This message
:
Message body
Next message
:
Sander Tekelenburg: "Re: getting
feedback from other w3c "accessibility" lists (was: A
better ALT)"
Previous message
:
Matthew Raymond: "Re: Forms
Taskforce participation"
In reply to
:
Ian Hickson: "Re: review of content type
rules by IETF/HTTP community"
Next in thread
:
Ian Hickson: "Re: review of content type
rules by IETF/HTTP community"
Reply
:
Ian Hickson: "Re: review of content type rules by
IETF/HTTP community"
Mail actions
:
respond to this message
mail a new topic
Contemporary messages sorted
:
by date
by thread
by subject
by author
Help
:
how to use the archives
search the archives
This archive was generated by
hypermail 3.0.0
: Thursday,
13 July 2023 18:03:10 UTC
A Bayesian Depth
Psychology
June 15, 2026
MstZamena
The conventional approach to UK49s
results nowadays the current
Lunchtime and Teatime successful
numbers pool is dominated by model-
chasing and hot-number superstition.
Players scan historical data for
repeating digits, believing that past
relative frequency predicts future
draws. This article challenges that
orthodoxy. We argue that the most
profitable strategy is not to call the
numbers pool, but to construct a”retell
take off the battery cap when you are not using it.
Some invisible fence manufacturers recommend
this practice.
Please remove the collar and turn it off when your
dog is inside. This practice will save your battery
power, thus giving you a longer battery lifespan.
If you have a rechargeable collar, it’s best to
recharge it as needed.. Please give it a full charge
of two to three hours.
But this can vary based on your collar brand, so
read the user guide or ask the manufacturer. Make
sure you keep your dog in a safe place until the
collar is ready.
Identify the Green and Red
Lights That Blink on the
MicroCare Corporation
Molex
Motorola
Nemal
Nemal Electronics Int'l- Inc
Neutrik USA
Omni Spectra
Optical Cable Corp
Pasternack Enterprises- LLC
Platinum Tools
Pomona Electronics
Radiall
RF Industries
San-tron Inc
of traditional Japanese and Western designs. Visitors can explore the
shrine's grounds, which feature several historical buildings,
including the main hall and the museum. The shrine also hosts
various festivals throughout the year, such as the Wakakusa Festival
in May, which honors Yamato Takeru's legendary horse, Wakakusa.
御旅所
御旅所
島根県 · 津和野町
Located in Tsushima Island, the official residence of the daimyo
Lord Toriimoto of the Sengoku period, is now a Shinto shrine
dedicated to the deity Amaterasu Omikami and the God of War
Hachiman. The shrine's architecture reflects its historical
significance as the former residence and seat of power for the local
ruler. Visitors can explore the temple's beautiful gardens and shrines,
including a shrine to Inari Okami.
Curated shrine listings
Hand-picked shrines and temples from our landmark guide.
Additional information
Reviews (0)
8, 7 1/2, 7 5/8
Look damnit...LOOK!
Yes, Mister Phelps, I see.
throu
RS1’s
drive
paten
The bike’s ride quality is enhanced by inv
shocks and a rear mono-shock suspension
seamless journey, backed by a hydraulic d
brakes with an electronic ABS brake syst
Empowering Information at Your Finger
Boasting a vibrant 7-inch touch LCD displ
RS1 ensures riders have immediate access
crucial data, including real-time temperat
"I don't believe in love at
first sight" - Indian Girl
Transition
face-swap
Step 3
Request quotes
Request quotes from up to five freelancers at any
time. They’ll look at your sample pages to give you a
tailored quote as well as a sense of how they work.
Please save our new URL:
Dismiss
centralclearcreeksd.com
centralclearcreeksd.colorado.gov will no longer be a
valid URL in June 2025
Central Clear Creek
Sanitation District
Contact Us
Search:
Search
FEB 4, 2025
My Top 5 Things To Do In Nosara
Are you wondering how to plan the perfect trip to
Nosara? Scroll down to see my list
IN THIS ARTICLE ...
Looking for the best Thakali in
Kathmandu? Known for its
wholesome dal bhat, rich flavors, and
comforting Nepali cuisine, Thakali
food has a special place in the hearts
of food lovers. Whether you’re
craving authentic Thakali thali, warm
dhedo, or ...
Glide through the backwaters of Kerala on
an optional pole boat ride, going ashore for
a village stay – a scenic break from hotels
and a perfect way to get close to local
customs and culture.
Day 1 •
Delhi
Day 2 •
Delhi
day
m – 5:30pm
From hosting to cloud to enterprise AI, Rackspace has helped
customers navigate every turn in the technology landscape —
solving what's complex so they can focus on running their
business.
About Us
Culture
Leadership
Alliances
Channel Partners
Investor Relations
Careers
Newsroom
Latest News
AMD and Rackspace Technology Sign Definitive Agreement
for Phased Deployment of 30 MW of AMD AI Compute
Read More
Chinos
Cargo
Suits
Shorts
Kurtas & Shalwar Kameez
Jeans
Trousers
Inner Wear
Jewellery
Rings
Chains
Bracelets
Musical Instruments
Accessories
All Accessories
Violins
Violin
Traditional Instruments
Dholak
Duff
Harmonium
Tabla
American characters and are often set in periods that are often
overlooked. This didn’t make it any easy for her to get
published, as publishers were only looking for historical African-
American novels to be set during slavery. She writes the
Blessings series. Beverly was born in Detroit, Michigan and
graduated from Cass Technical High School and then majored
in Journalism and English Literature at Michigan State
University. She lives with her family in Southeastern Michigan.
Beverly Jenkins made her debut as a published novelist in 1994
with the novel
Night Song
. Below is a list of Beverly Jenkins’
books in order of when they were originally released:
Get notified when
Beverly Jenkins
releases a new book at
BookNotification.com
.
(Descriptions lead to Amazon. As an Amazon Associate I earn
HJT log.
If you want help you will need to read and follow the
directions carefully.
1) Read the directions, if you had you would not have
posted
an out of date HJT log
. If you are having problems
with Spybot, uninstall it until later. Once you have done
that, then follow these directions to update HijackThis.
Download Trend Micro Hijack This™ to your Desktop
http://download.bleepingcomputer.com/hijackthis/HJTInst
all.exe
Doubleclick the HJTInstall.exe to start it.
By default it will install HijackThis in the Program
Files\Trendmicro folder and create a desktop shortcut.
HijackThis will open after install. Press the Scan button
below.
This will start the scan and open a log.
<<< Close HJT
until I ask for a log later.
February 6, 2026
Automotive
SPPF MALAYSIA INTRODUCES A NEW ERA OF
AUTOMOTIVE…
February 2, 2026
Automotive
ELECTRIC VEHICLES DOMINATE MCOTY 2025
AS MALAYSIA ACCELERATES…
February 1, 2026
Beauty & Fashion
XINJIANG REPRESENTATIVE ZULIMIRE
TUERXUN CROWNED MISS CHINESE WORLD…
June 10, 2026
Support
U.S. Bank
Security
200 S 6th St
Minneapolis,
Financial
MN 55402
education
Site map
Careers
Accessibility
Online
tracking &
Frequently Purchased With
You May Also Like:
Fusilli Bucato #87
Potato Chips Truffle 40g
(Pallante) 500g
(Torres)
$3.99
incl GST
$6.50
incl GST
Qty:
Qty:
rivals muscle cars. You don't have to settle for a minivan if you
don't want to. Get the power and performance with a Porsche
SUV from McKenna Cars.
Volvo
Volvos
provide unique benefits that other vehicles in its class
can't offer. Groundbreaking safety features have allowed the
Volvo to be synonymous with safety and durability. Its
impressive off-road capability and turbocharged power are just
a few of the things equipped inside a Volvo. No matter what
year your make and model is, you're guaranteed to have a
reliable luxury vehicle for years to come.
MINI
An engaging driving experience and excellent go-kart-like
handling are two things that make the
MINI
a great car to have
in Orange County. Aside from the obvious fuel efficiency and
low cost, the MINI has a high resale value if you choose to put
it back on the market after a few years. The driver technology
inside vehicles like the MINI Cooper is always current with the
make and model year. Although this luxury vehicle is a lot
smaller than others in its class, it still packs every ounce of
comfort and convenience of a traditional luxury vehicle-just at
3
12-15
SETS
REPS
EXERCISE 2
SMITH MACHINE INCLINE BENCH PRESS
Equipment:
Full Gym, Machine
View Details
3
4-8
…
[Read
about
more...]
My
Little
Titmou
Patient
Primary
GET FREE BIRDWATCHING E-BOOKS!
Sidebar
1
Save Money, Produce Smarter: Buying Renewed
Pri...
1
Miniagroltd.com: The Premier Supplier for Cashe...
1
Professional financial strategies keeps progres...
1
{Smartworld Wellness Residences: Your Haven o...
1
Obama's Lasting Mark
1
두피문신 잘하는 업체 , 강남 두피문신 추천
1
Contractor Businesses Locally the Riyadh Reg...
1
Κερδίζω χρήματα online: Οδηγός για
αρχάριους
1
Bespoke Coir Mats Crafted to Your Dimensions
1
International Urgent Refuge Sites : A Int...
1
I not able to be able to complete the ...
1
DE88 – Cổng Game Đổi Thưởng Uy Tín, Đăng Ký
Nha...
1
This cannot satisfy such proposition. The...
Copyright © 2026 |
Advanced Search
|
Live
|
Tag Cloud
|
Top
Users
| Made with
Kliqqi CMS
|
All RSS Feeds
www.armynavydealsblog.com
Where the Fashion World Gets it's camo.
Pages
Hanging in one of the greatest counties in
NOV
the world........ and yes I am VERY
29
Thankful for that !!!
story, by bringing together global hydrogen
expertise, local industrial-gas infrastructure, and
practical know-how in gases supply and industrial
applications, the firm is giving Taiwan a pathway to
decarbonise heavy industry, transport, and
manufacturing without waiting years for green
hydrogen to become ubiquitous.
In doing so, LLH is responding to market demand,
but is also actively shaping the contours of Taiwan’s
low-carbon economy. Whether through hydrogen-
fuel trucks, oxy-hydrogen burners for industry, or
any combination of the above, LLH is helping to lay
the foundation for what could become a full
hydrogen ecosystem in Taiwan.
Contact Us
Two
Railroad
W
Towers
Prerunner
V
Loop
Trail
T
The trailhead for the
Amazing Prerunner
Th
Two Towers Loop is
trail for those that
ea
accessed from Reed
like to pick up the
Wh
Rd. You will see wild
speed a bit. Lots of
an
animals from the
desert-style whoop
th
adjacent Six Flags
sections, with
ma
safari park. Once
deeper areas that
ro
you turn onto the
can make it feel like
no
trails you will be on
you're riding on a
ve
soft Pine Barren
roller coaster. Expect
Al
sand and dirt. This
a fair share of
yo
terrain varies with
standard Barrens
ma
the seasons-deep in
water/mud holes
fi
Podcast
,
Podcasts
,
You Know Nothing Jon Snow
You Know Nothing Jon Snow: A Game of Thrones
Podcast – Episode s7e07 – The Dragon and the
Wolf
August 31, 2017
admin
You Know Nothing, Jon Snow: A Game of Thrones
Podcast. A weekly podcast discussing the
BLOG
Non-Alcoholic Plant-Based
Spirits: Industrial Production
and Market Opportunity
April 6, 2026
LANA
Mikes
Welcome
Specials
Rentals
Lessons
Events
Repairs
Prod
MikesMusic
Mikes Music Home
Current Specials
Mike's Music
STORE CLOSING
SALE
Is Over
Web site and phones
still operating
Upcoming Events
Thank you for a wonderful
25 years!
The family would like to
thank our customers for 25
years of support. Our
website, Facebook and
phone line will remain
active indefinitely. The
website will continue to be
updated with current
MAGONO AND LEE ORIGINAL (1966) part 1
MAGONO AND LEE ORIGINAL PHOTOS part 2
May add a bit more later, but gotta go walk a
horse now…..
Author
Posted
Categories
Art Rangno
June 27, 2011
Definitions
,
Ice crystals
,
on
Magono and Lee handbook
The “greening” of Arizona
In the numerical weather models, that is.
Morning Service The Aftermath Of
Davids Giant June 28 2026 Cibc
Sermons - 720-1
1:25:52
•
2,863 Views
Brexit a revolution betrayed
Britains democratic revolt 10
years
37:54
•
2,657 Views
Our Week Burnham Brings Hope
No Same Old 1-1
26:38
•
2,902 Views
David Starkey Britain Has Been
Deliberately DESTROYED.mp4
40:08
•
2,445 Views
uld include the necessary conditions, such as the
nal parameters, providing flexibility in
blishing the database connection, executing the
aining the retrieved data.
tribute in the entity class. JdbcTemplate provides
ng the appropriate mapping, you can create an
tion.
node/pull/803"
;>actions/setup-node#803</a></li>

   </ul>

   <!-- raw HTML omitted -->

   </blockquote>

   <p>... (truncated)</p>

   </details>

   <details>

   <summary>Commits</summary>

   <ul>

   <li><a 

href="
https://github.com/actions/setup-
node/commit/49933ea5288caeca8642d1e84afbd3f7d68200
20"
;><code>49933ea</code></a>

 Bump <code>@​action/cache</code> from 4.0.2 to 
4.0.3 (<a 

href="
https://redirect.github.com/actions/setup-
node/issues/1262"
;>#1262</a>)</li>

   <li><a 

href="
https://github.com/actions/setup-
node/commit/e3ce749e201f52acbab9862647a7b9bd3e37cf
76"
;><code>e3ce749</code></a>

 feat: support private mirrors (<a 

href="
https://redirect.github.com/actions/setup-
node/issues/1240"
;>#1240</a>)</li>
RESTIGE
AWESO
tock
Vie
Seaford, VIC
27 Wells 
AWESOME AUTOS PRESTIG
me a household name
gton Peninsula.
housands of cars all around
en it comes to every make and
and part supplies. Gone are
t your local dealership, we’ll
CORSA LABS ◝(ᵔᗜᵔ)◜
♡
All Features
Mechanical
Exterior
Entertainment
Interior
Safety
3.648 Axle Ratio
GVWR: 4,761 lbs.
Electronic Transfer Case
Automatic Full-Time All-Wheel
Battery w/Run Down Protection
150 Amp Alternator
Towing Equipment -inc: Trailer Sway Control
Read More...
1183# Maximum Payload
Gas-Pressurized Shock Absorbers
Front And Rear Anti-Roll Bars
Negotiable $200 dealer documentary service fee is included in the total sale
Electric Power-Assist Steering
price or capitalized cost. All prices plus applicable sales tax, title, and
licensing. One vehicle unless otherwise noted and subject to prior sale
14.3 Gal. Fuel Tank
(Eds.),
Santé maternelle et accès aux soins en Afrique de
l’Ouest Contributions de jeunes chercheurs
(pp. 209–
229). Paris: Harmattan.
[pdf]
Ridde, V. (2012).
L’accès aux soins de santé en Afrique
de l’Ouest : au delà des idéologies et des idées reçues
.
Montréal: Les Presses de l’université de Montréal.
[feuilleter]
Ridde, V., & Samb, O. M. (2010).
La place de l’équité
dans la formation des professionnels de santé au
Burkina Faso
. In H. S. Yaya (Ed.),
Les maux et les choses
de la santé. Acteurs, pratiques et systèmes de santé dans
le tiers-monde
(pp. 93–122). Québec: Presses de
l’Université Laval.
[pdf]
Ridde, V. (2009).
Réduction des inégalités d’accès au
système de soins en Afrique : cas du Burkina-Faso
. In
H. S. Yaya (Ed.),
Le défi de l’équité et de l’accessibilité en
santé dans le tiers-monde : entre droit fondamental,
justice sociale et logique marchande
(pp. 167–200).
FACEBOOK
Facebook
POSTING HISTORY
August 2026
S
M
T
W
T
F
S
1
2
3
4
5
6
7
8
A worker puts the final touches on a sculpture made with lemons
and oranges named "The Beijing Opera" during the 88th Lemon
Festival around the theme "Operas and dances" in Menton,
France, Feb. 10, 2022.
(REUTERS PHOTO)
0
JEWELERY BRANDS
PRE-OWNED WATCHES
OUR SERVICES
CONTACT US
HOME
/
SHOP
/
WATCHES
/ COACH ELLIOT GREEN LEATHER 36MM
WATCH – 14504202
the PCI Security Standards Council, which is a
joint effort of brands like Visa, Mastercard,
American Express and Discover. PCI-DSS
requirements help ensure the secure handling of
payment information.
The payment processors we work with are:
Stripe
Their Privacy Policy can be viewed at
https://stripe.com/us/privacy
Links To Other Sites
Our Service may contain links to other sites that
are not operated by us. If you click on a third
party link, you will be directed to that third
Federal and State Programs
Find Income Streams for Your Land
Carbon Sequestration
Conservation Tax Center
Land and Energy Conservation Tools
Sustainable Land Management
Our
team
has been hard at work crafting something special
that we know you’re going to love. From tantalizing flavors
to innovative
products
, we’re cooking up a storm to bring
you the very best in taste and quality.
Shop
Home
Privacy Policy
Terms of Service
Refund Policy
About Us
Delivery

• _WHAT IS REQUIRED_
Repeat exactly, please, each line from the beginning of the data through the line with "But this can" in it, and only those lines.

• _OUTPUT FOR THIS EXERCISE_
This message
:
Message body
Next message
:
Sander Tekelenburg: "Re: getting
feedback from other w3c "accessibility" lists (was: A
better ALT)"
Previous message
:
Matthew Raymond: "Re: Forms
Taskforce participation"
In reply to
:
Ian Hickson: "Re: review of content type
rules by IETF/HTTP community"
Next in thread
:
Ian Hickson: "Re: review of content type
rules by IETF/HTTP community"
Reply
:
Ian Hickson: "Re: review of content type rules by
IETF/HTTP community"
Mail actions
:
respond to this message
mail a new topic
Contemporary messages sorted
:
by date
by thread
by subject
by author
Help
:
how to use the archives
search the archives
This archive was generated by
hypermail 3.0.0
: Thursday,
13 July 2023 18:03:10 UTC
A Bayesian Depth
Psychology
June 15, 2026
MstZamena
The conventional approach to UK49s
results nowadays the current
Lunchtime and Teatime successful
numbers pool is dominated by model-
chasing and hot-number superstition.
Players scan historical data for
repeating digits, believing that past
relative frequency predicts future
draws. This article challenges that
orthodoxy. We argue that the most
profitable strategy is not to call the
numbers pool, but to construct a”retell
take off the battery cap when you are not using it.
Some invisible fence manufacturers recommend
this practice.
Please remove the collar and turn it off when your
dog is inside. This practice will save your battery
power, thus giving you a longer battery lifespan.
If you have a rechargeable collar, it’s best to
recharge it as needed.. Please give it a full charge
of two to three hours.
But this can vary based on your collar brand, so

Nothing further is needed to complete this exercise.